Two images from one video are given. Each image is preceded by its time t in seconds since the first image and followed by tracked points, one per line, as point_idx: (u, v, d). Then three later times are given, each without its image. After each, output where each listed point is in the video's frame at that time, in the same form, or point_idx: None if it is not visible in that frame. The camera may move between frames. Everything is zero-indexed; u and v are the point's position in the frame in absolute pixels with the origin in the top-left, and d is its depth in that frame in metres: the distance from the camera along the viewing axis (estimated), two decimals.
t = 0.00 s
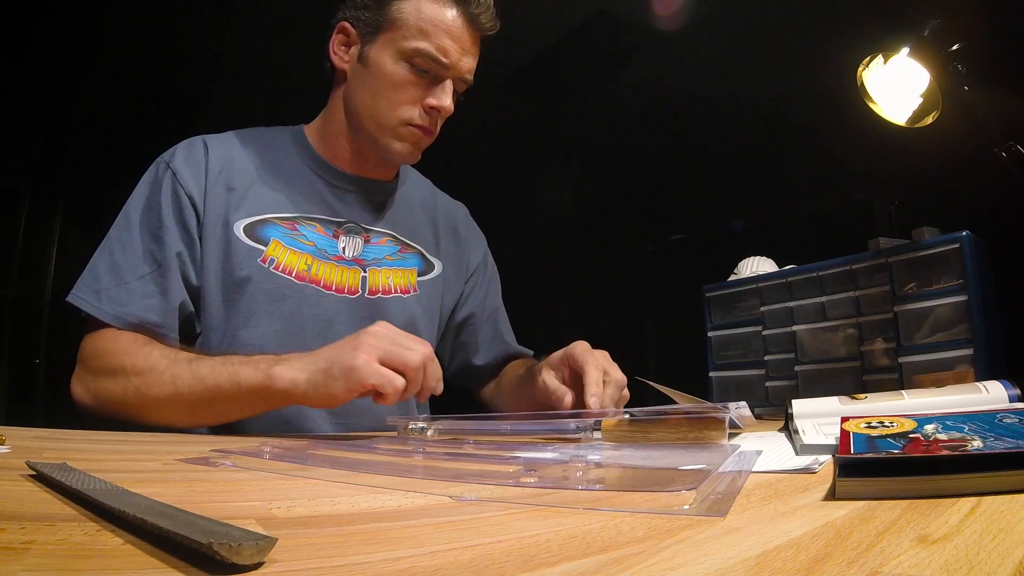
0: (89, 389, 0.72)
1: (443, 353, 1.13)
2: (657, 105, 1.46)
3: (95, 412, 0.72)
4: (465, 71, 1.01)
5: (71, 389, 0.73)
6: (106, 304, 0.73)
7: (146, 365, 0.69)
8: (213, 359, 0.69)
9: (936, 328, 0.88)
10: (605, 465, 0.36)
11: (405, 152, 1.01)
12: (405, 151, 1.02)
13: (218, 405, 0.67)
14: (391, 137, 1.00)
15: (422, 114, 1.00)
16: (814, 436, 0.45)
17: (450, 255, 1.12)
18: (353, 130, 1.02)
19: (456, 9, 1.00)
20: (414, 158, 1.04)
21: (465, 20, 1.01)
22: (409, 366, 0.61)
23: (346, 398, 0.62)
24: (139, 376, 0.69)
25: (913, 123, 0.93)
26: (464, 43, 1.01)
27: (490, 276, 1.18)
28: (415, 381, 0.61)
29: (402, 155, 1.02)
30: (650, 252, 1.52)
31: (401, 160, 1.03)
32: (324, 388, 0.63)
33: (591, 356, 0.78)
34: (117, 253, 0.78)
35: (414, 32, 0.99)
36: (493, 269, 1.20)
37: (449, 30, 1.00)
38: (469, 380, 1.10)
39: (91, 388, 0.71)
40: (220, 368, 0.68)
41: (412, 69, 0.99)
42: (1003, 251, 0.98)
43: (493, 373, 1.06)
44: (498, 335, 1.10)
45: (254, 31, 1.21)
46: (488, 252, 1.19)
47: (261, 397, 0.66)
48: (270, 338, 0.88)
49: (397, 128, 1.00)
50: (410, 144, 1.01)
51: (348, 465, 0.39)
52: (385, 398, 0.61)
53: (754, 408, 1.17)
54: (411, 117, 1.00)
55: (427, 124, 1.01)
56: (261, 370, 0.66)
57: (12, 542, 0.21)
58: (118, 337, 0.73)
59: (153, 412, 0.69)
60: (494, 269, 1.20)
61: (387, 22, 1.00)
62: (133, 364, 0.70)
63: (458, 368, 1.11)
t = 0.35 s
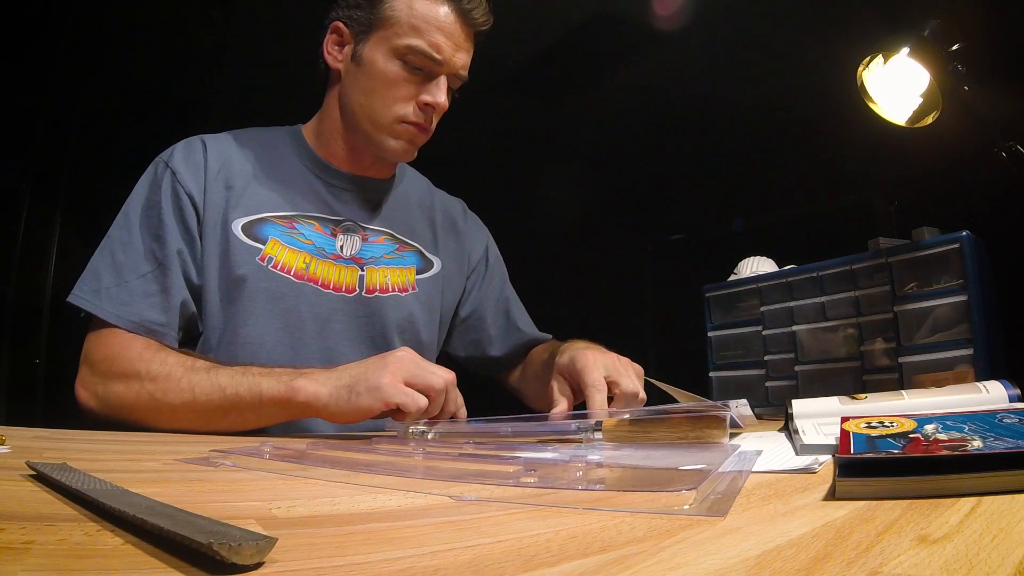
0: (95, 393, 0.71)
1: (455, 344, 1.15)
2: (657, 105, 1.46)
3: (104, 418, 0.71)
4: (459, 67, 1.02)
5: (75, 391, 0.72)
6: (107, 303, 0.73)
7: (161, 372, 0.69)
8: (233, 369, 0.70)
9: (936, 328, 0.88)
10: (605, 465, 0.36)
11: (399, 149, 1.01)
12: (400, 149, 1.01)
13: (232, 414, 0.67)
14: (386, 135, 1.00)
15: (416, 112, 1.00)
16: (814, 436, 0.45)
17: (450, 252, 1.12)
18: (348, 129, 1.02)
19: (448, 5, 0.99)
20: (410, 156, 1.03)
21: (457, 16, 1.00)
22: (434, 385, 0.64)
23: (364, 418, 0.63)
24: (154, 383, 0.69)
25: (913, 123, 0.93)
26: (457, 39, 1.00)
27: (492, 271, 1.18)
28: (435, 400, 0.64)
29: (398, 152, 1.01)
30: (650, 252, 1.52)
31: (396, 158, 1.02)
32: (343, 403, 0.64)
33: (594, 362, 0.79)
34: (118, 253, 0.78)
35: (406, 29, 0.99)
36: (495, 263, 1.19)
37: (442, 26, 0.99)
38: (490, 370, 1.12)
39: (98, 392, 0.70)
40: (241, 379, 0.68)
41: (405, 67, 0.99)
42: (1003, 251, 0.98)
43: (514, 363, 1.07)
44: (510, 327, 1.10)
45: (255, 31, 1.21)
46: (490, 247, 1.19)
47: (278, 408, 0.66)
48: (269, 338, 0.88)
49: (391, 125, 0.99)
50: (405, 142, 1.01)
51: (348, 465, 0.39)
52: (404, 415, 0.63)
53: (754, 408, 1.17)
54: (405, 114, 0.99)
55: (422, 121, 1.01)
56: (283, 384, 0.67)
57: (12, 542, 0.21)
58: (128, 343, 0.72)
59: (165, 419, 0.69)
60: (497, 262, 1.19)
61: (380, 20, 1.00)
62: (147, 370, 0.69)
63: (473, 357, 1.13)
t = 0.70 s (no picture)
0: (96, 396, 0.71)
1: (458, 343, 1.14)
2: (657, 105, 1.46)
3: (106, 419, 0.71)
4: (457, 67, 1.01)
5: (76, 394, 0.72)
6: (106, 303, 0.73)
7: (161, 374, 0.69)
8: (232, 370, 0.70)
9: (936, 328, 0.88)
10: (605, 464, 0.36)
11: (398, 148, 1.01)
12: (398, 148, 1.01)
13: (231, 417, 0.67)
14: (384, 134, 1.00)
15: (414, 111, 1.00)
16: (814, 436, 0.45)
17: (451, 252, 1.12)
18: (348, 130, 1.02)
19: (447, 5, 0.99)
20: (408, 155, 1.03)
21: (456, 16, 0.99)
22: (433, 386, 0.64)
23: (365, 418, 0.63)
24: (154, 384, 0.68)
25: (913, 123, 0.93)
26: (456, 39, 1.00)
27: (492, 269, 1.18)
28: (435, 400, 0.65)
29: (396, 152, 1.01)
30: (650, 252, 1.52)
31: (394, 157, 1.02)
32: (342, 405, 0.64)
33: (609, 354, 0.79)
34: (117, 254, 0.78)
35: (405, 29, 0.98)
36: (496, 261, 1.19)
37: (441, 26, 0.99)
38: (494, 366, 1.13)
39: (99, 394, 0.70)
40: (240, 380, 0.68)
41: (404, 66, 0.99)
42: (1003, 251, 0.98)
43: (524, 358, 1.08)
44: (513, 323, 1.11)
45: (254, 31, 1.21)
46: (491, 247, 1.19)
47: (278, 410, 0.66)
48: (269, 338, 0.88)
49: (390, 125, 0.99)
50: (403, 142, 1.01)
51: (348, 464, 0.39)
52: (404, 415, 0.63)
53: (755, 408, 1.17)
54: (403, 114, 0.99)
55: (420, 121, 1.01)
56: (283, 386, 0.66)
57: (12, 542, 0.21)
58: (129, 344, 0.72)
59: (165, 421, 0.69)
60: (497, 261, 1.19)
61: (378, 20, 1.00)
62: (146, 372, 0.69)
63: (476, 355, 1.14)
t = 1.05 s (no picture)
0: (100, 395, 0.71)
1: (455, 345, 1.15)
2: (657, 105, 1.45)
3: (111, 418, 0.71)
4: (450, 60, 1.01)
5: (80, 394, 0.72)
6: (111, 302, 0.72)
7: (163, 369, 0.69)
8: (233, 361, 0.70)
9: (936, 328, 0.88)
10: (605, 465, 0.36)
11: (389, 141, 1.00)
12: (390, 141, 1.00)
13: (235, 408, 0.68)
14: (376, 127, 1.00)
15: (405, 103, 0.99)
16: (814, 435, 0.46)
17: (452, 253, 1.12)
18: (344, 126, 1.03)
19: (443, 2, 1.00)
20: (401, 149, 1.02)
21: (452, 12, 1.01)
22: (417, 363, 0.62)
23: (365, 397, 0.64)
24: (156, 380, 0.68)
25: (913, 123, 0.93)
26: (450, 32, 1.00)
27: (492, 273, 1.18)
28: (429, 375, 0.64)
29: (388, 145, 1.01)
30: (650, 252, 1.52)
31: (386, 151, 1.01)
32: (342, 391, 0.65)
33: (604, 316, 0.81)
34: (121, 252, 0.78)
35: (398, 23, 0.99)
36: (496, 265, 1.20)
37: (434, 19, 1.00)
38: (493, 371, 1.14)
39: (103, 393, 0.71)
40: (242, 370, 0.69)
41: (396, 59, 0.99)
42: (1003, 251, 0.98)
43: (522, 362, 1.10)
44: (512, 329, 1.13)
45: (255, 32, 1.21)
46: (492, 249, 1.20)
47: (282, 399, 0.67)
48: (271, 337, 0.88)
49: (381, 116, 0.99)
50: (394, 134, 1.00)
51: (348, 465, 0.39)
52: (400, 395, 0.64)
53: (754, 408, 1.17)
54: (394, 106, 0.99)
55: (412, 113, 1.00)
56: (285, 374, 0.66)
57: (11, 542, 0.21)
58: (130, 341, 0.72)
59: (171, 415, 0.69)
60: (497, 264, 1.20)
61: (374, 16, 1.01)
62: (148, 368, 0.69)
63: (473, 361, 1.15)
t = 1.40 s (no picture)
0: (87, 383, 0.72)
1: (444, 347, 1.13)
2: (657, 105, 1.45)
3: (100, 406, 0.73)
4: (441, 49, 1.00)
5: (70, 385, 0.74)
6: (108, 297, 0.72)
7: (142, 352, 0.70)
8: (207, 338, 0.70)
9: (936, 328, 0.88)
10: (605, 465, 0.36)
11: (375, 128, 0.98)
12: (377, 129, 0.99)
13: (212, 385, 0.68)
14: (364, 115, 0.99)
15: (393, 91, 0.99)
16: (814, 435, 0.46)
17: (454, 255, 1.12)
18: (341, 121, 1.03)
19: None
20: (390, 140, 1.00)
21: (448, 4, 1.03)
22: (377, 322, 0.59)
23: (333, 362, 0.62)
24: (135, 363, 0.69)
25: (913, 123, 0.93)
26: (442, 22, 1.01)
27: (491, 276, 1.19)
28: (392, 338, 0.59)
29: (374, 132, 0.99)
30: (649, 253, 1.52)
31: (374, 140, 1.00)
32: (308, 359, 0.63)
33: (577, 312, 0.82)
34: (120, 248, 0.78)
35: (391, 15, 1.01)
36: (494, 269, 1.20)
37: (427, 11, 1.01)
38: (474, 381, 1.11)
39: (89, 381, 0.72)
40: (215, 346, 0.68)
41: (388, 49, 0.99)
42: (1003, 252, 0.98)
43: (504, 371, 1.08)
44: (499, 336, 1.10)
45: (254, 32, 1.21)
46: (491, 252, 1.20)
47: (256, 373, 0.66)
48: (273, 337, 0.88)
49: (368, 104, 0.99)
50: (380, 121, 0.98)
51: (348, 465, 0.39)
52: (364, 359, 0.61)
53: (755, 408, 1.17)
54: (383, 93, 0.98)
55: (400, 101, 0.99)
56: (255, 347, 0.65)
57: (11, 542, 0.21)
58: (112, 327, 0.73)
59: (154, 398, 0.70)
60: (496, 268, 1.20)
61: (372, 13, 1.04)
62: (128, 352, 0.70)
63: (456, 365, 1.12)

----------

WHAT THE TASK ASKS: Give back exactly the lines above starting at the line where "5: (80, 394, 0.72)" appears and ending at the line where "32: (342, 391, 0.65)" appears, both included, with no other lines.

YOUR RESPONSE:
5: (80, 394, 0.72)
6: (111, 302, 0.72)
7: (163, 369, 0.69)
8: (233, 361, 0.70)
9: (936, 328, 0.88)
10: (605, 465, 0.36)
11: (389, 141, 1.00)
12: (390, 141, 1.00)
13: (235, 408, 0.68)
14: (376, 127, 1.00)
15: (405, 103, 0.99)
16: (814, 435, 0.46)
17: (452, 253, 1.12)
18: (344, 126, 1.03)
19: (443, 2, 1.00)
20: (401, 149, 1.02)
21: (452, 12, 1.01)
22: (417, 363, 0.62)
23: (365, 397, 0.64)
24: (156, 380, 0.68)
25: (913, 123, 0.93)
26: (450, 32, 1.00)
27: (492, 273, 1.18)
28: (429, 375, 0.64)
29: (388, 145, 1.01)
30: (650, 252, 1.52)
31: (386, 151, 1.01)
32: (342, 391, 0.65)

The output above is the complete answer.